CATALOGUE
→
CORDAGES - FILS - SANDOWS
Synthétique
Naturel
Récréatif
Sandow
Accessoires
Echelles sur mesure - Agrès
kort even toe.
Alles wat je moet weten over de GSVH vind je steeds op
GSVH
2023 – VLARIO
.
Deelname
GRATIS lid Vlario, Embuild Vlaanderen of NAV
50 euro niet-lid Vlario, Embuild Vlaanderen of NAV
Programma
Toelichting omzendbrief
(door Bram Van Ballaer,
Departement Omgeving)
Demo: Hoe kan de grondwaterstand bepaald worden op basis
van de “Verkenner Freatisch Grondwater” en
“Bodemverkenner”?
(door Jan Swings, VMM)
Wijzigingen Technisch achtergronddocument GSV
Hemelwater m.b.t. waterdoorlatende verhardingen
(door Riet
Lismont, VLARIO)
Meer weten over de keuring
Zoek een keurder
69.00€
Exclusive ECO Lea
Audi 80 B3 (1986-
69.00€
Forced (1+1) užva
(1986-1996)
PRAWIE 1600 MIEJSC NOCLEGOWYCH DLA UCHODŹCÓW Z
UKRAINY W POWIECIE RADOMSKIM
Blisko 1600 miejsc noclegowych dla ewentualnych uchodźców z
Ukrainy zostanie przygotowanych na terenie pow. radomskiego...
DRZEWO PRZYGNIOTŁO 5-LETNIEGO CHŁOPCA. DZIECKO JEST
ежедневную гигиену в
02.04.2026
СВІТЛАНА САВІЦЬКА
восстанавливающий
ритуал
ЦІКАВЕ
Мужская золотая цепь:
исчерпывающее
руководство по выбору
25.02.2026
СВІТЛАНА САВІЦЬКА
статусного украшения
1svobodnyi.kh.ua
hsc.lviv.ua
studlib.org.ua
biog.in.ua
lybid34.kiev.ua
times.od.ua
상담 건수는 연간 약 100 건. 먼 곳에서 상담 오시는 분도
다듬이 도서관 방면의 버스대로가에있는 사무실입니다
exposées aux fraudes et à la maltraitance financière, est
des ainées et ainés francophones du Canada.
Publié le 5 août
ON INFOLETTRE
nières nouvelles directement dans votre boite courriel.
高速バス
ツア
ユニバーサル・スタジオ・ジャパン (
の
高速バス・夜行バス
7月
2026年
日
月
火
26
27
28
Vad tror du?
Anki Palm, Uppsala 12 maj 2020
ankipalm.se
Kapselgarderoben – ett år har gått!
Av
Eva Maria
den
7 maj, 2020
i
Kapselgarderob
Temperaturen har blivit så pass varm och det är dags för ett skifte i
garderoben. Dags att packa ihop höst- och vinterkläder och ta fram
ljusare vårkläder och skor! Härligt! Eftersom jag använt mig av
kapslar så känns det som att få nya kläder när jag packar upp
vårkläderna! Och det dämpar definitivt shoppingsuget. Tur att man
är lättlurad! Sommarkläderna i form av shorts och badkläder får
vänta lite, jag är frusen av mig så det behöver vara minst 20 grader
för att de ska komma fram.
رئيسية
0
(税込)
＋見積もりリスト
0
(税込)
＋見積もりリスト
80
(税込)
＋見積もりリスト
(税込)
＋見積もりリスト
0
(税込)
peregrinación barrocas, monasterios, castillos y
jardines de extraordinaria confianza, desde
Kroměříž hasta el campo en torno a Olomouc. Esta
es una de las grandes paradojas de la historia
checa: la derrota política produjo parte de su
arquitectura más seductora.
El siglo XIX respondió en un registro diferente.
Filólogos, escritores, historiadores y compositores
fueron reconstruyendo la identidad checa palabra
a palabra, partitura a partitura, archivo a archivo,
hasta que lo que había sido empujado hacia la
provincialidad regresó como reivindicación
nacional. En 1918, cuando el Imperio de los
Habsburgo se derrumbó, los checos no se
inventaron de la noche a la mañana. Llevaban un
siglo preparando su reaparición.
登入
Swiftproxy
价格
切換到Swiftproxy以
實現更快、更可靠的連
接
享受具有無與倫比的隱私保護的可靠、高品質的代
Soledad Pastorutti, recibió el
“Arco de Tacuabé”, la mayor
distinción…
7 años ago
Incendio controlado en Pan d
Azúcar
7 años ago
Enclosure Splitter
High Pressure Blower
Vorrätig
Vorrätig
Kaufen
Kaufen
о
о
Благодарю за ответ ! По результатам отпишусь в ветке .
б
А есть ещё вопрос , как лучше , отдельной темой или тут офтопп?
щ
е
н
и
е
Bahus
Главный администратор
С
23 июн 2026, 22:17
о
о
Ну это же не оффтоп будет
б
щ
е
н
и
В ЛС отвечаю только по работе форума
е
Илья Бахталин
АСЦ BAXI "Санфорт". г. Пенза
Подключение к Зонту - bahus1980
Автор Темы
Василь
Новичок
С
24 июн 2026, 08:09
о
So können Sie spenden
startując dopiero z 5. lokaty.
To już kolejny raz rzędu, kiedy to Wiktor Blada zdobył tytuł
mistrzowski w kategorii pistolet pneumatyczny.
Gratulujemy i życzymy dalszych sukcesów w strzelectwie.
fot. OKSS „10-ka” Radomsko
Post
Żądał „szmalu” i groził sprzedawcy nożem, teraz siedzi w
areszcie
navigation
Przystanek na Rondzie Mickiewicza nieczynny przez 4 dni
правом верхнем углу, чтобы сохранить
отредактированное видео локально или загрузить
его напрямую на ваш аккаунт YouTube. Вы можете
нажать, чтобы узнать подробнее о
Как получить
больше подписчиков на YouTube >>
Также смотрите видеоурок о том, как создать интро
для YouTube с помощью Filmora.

* * * * * * *

● **EXERCISE GOAL**
Reproduce every one of the lines above, character for character, with nothing changed.

● **TASK SOLUTION**
CATALOGUE
→
CORDAGES - FILS - SANDOWS
Synthétique
Naturel
Récréatif
Sandow
Accessoires
Echelles sur mesure - Agrès
kort even toe.
Alles wat je moet weten over de GSVH vind je steeds op
GSVH
2023 – VLARIO
.
Deelname
GRATIS lid Vlario, Embuild Vlaanderen of NAV
50 euro niet-lid Vlario, Embuild Vlaanderen of NAV
Programma
Toelichting omzendbrief
(door Bram Van Ballaer,
Departement Omgeving)
Demo: Hoe kan de grondwaterstand bepaald worden op basis
van de “Verkenner Freatisch Grondwater” en
“Bodemverkenner”?
(door Jan Swings, VMM)
Wijzigingen Technisch achtergronddocument GSV
Hemelwater m.b.t. waterdoorlatende verhardingen
(door Riet
Lismont, VLARIO)
Meer weten over de keuring
Zoek een keurder
69.00€
Exclusive ECO Lea
Audi 80 B3 (1986-
69.00€
Forced (1+1) užva
(1986-1996)
PRAWIE 1600 MIEJSC NOCLEGOWYCH DLA UCHODŹCÓW Z
UKRAINY W POWIECIE RADOMSKIM
Blisko 1600 miejsc noclegowych dla ewentualnych uchodźców z
Ukrainy zostanie przygotowanych na terenie pow. radomskiego...
DRZEWO PRZYGNIOTŁO 5-LETNIEGO CHŁOPCA. DZIECKO JEST
ежедневную гигиену в
02.04.2026
СВІТЛАНА САВІЦЬКА
восстанавливающий
ритуал
ЦІКАВЕ
Мужская золотая цепь:
исчерпывающее
руководство по выбору
25.02.2026
СВІТЛАНА САВІЦЬКА
статусного украшения
1svobodnyi.kh.ua
hsc.lviv.ua
studlib.org.ua
biog.in.ua
lybid34.kiev.ua
times.od.ua
상담 건수는 연간 약 100 건. 먼 곳에서 상담 오시는 분도
다듬이 도서관 방면의 버스대로가에있는 사무실입니다
exposées aux fraudes et à la maltraitance financière, est
des ainées et ainés francophones du Canada.
Publié le 5 août
ON INFOLETTRE
nières nouvelles directement dans votre boite courriel.
高速バス
ツア
ユニバーサル・スタジオ・ジャパン (
の
高速バス・夜行バス
7月
2026年
日
月
火
26
27
28
Vad tror du?
Anki Palm, Uppsala 12 maj 2020
ankipalm.se
Kapselgarderoben – ett år har gått!
Av
Eva Maria
den
7 maj, 2020
i
Kapselgarderob
Temperaturen har blivit så pass varm och det är dags för ett skifte i
garderoben. Dags att packa ihop höst- och vinterkläder och ta fram
ljusare vårkläder och skor! Härligt! Eftersom jag använt mig av
kapslar så känns det som att få nya kläder när jag packar upp
vårkläderna! Och det dämpar definitivt shoppingsuget. Tur att man
är lättlurad! Sommarkläderna i form av shorts och badkläder får
vänta lite, jag är frusen av mig så det behöver vara minst 20 grader
för att de ska komma fram.
رئيسية
0
(税込)
＋見積もりリスト
0
(税込)
＋見積もりリスト
80
(税込)
＋見積もりリスト
(税込)
＋見積もりリスト
0
(税込)
peregrinación barrocas, monasterios, castillos y
jardines de extraordinaria confianza, desde
Kroměříž hasta el campo en torno a Olomouc. Esta
es una de las grandes paradojas de la historia
checa: la derrota política produjo parte de su
arquitectura más seductora.
El siglo XIX respondió en un registro diferente.
Filólogos, escritores, historiadores y compositores
fueron reconstruyendo la identidad checa palabra
a palabra, partitura a partitura, archivo a archivo,
hasta que lo que había sido empujado hacia la
provincialidad regresó como reivindicación
nacional. En 1918, cuando el Imperio de los
Habsburgo se derrumbó, los checos no se
inventaron de la noche a la mañana. Llevaban un
siglo preparando su reaparición.
登入
Swiftproxy
价格
切換到Swiftproxy以
實現更快、更可靠的連
接
享受具有無與倫比的隱私保護的可靠、高品質的代
Soledad Pastorutti, recibió el
“Arco de Tacuabé”, la mayor
distinción…
7 años ago
Incendio controlado en Pan d
Azúcar
7 años ago
Enclosure Splitter
High Pressure Blower
Vorrätig
Vorrätig
Kaufen
Kaufen
о
о
Благодарю за ответ ! По результатам отпишусь в ветке .
б
А есть ещё вопрос , как лучше , отдельной темой или тут офтопп?
щ
е
н
и
е
Bahus
Главный администратор
С
23 июн 2026, 22:17
о
о
Ну это же не оффтоп будет
б
щ
е
н
и
В ЛС отвечаю только по работе форума
е
Илья Бахталин
АСЦ BAXI "Санфорт". г. Пенза
Подключение к Зонту - bahus1980
Автор Темы
Василь
Новичок
С
24 июн 2026, 08:09
о
So können Sie spenden
startując dopiero z 5. lokaty.
To już kolejny raz rzędu, kiedy to Wiktor Blada zdobył tytuł
mistrzowski w kategorii pistolet pneumatyczny.
Gratulujemy i życzymy dalszych sukcesów w strzelectwie.
fot. OKSS „10-ka” Radomsko
Post
Żądał „szmalu” i groził sprzedawcy nożem, teraz siedzi w
areszcie
navigation
Przystanek na Rondzie Mickiewicza nieczynny przez 4 dni
правом верхнем углу, чтобы сохранить
отредактированное видео локально или загрузить
его напрямую на ваш аккаунт YouTube. Вы можете
нажать, чтобы узнать подробнее о
Как получить
больше подписчиков на YouTube >>
Также смотрите видеоурок о том, как создать интро
для YouTube с помощью Filmora.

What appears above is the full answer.